Nell’aprile 2016, la Corte Suprema della Papua Nuova Guinea aveva rilevato che le disposizioni sulla detenzione sull’isola di Manus violavano il diritto alla libertà stabilito dalla Costituzione della Papua Nuova Guinea, ma questo non è servito ad altro se non a modificare in parte le modalità di trattenimento. Da allora, la situazione non ha vissuto particolari evoluzioni, ma il governo di Canberra ha progressivamente ridotto, fino a tagliarlo del 50%, il budget disponibile per la cura dei rifugiati e dei richiedenti asilo “offshore”, nonostante il fatto che durante lo stesso periodo la popolazione nei centri sia diminuita solo del 7% e che le esigenze mediche siano costanti o addirittura, come sottolineato da Medici Senza Frontiere, siano in crescita.

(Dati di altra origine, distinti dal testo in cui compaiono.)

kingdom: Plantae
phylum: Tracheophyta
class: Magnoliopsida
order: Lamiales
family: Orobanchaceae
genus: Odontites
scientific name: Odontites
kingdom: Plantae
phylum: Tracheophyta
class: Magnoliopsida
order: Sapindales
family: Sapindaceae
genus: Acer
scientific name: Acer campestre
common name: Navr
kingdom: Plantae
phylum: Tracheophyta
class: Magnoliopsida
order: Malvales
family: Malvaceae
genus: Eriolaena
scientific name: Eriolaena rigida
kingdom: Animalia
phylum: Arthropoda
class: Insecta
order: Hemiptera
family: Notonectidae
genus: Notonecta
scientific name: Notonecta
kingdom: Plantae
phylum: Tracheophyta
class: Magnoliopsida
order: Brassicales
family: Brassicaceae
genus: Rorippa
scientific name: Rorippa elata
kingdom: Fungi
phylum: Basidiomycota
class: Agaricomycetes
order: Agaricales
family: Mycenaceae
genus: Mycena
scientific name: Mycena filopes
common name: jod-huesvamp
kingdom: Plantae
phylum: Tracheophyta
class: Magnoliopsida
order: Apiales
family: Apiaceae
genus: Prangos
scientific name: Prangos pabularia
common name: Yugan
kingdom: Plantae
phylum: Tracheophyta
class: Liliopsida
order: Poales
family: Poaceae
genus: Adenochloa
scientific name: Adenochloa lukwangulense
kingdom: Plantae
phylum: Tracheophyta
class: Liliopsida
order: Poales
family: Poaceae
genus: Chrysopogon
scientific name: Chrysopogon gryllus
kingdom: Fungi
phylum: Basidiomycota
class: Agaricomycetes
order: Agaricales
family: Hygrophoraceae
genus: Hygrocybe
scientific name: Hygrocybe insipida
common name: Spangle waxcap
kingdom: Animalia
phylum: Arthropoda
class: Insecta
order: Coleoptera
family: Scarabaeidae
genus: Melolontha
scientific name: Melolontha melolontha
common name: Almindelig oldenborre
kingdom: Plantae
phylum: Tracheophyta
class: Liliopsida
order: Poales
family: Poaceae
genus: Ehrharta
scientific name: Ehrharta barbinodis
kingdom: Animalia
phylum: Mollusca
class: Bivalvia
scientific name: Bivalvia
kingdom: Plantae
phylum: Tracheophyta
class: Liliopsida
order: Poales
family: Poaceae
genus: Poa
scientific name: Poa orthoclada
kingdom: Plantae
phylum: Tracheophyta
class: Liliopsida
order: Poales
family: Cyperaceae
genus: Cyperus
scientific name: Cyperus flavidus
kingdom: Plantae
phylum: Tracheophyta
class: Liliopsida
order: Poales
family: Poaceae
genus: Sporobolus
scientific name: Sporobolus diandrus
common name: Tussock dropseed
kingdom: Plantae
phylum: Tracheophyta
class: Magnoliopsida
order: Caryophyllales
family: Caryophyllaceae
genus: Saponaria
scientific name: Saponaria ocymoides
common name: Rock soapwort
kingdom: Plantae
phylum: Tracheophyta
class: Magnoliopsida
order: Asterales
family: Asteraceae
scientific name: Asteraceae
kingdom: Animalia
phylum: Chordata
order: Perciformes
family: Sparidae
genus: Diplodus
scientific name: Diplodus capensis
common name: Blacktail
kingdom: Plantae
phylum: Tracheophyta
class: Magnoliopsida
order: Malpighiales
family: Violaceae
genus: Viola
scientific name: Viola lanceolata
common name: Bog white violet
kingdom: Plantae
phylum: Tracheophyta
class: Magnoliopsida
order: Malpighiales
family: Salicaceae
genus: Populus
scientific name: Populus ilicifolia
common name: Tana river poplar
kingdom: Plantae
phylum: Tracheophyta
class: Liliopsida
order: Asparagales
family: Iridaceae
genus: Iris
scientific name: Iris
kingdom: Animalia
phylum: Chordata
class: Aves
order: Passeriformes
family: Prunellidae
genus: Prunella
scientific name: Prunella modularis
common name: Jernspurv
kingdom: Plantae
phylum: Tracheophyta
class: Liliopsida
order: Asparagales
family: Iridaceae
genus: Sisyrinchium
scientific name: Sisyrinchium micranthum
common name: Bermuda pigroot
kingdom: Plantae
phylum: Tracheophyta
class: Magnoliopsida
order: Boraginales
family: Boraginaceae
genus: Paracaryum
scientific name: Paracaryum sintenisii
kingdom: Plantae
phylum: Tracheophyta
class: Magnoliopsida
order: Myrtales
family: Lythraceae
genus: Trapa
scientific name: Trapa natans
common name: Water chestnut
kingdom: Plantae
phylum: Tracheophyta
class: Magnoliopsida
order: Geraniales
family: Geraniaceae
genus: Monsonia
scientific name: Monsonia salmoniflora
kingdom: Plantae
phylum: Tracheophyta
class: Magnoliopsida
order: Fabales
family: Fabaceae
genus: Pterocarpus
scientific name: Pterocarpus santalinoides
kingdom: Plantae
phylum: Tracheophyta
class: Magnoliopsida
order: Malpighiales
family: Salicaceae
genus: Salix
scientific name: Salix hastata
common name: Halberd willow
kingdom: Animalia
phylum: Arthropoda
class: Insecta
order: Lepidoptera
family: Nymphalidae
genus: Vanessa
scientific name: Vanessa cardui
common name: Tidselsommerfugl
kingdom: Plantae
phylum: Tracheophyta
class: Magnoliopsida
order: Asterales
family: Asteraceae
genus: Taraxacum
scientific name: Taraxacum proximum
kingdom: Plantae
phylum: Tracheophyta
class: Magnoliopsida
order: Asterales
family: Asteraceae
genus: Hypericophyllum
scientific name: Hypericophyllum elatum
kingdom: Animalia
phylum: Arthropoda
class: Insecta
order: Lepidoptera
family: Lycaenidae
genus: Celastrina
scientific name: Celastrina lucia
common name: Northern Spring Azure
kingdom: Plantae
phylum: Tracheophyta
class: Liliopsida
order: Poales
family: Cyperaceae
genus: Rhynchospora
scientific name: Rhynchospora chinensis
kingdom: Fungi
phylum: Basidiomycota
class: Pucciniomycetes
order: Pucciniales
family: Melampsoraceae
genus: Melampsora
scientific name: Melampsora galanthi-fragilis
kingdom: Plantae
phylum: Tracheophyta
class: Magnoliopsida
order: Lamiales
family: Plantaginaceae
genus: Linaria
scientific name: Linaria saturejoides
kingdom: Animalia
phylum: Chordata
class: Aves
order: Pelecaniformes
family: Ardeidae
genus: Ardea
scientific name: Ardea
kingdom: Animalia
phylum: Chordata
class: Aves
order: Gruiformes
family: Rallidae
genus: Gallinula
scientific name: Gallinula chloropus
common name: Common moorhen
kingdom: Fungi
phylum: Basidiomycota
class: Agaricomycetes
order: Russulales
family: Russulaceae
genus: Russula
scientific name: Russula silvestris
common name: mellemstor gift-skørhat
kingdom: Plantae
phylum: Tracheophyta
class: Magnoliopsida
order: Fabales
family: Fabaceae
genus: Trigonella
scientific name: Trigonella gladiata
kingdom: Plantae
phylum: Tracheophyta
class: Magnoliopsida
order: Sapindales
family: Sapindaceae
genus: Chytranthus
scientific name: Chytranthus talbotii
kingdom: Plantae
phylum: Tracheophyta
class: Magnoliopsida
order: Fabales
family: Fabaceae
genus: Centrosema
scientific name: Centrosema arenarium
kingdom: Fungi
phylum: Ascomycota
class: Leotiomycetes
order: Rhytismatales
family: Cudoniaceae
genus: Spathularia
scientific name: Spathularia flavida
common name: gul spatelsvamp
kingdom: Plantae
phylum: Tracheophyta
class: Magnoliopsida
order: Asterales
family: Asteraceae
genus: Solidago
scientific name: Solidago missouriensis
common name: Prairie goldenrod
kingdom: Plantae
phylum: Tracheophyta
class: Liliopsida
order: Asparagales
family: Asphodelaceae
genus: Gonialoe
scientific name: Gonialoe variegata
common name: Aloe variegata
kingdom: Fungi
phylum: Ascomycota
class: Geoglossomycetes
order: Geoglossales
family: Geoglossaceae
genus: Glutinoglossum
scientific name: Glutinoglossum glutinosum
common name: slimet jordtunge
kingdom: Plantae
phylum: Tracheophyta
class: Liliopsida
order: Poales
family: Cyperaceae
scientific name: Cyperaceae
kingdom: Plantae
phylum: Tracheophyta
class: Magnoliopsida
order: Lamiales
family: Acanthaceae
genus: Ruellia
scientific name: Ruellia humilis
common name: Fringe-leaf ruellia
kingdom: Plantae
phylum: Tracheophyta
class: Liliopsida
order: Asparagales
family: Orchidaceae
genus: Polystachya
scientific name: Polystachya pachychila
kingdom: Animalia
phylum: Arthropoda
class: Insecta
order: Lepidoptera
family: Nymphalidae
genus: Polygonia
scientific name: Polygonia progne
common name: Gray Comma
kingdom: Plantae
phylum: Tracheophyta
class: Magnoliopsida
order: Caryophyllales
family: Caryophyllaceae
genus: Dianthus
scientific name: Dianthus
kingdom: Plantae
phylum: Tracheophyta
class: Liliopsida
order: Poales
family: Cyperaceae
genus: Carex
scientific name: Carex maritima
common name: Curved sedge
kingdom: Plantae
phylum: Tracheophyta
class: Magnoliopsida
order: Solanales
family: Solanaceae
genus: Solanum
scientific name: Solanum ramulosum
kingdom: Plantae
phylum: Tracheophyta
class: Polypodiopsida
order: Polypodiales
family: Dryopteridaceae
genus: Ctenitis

In particolare, le circostanze e le condizioni in cui vivono i rifugiati in conseguenza della politica australiana di detenzione offshore hanno effetti fortemente negativi sulla salute, in particolare su quella mentale. Durante le proprie visite nei centri, diverse organizzazioni non governative hanno riscontrato che i tassi di depressione, ansia e disturbo da stress post-traumatico tra i rifugiati forzatamente trasferiti in Papua Nuova Guinea e a Nauru sono superiori all’80% in entrambi i Paesi, a oggi i tassi più alti mai registrati nella letteratura medica.

Ma se la situazione poteva apparire congelata, nelle ultime settimane qualcosa sembra essersi mosso. «Ciò che stiamo vedendo – racconta ancora Catherine Stubberfield – è una crescente comprensione popolare del lato umano di ciò che accade quando una pratica come questa viene messa in atto, le persone nelle varie comunità e in modo trasversale alla politica in Australia sono diventati sempre più preoccupati della situazione di persone normali, di uomini, donne e bambini, persone che hanno bisogno di aiuto e che dopo cinque anni hanno per esempio scoperto di avere diritto allo status di rifugiato». Nelle ultime due settimane più di 30 bambini sono arrivati sul suolo australiano, insieme alle loro famiglie, per ricevere cure mediche urgenti, la maggior parte per ordine del tribunale, ma la questione ha sfondato anche una barriera politica giovedì 25 ottobre la deputata liberale Julia Banks è diventata il primo membro del governo a chiedere pubblicamente che tutti i bambini e le famiglie detenute a Nauru vengano portati in Australia, accusando maggioranza e opposizione di aver fatto di questa vicenda una questione di consenso politico. Banks, inoltre, è la prima esponente del governo australiano a contestare ciò che l’esecutivo stesso sostiene da anni, ovvero che le famiglie di rifugiati a Nauru e Papua Nuova Guinea non sono realmente detenute.

Quanto accaduto alla fine di ottobre potrebbe segnare il primo passo verso un nuovo approccio alla questione, anche perché il modello No Way è stato giudicato in più di un’occasione una violazione delle normative internazionali sul diritto d’asilo. Tuttavia, secondo Unhcr, anche oggi non mancano le preoccupazioni, perché non sono soltanto i minori e le loro famiglie ad avere bisogno di cure, ma «tutti i rifugiati e i richiedenti asilo detenuti offshore – conclude Stubberfield – rischiano di arrivare a una condizione critica, anche perché se venissero trasferite solo alcune persone le altre rimarrebbero bloccate ed esposte a un rischio ancora più grande, una situazione che non possiamo ammettere».